Below are some entries. Repeat exactly the lines from the one with "to=http://greenscreensystems.com/" through the one with "target=https://greenscreensystems.com", and only those.

=====

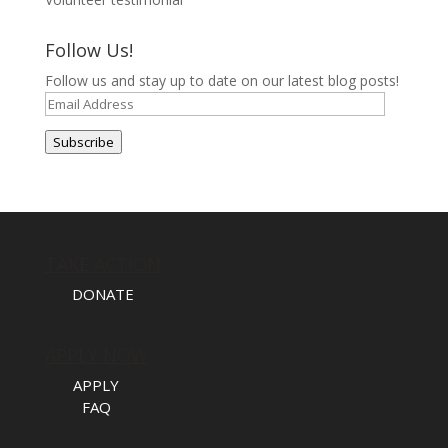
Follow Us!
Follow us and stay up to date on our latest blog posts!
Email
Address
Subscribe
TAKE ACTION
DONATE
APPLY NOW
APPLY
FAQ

=====

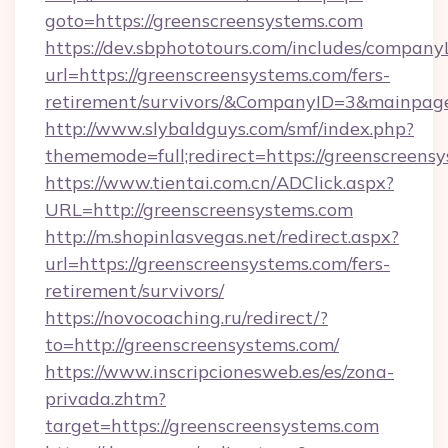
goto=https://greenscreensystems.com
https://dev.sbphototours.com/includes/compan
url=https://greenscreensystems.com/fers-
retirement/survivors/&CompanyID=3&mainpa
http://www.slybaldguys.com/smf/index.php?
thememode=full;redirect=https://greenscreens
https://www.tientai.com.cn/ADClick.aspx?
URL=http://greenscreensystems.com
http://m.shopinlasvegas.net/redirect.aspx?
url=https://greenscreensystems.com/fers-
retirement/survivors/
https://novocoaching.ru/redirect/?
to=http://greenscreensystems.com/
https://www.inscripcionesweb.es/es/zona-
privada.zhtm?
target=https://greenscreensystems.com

=====

**SOLUTION FOR THIS TASK**:
to=http://greenscreensystems.com/
https://www.inscripcionesweb.es/es/zona-
privada.zhtm?
target=https://greenscreensystems.com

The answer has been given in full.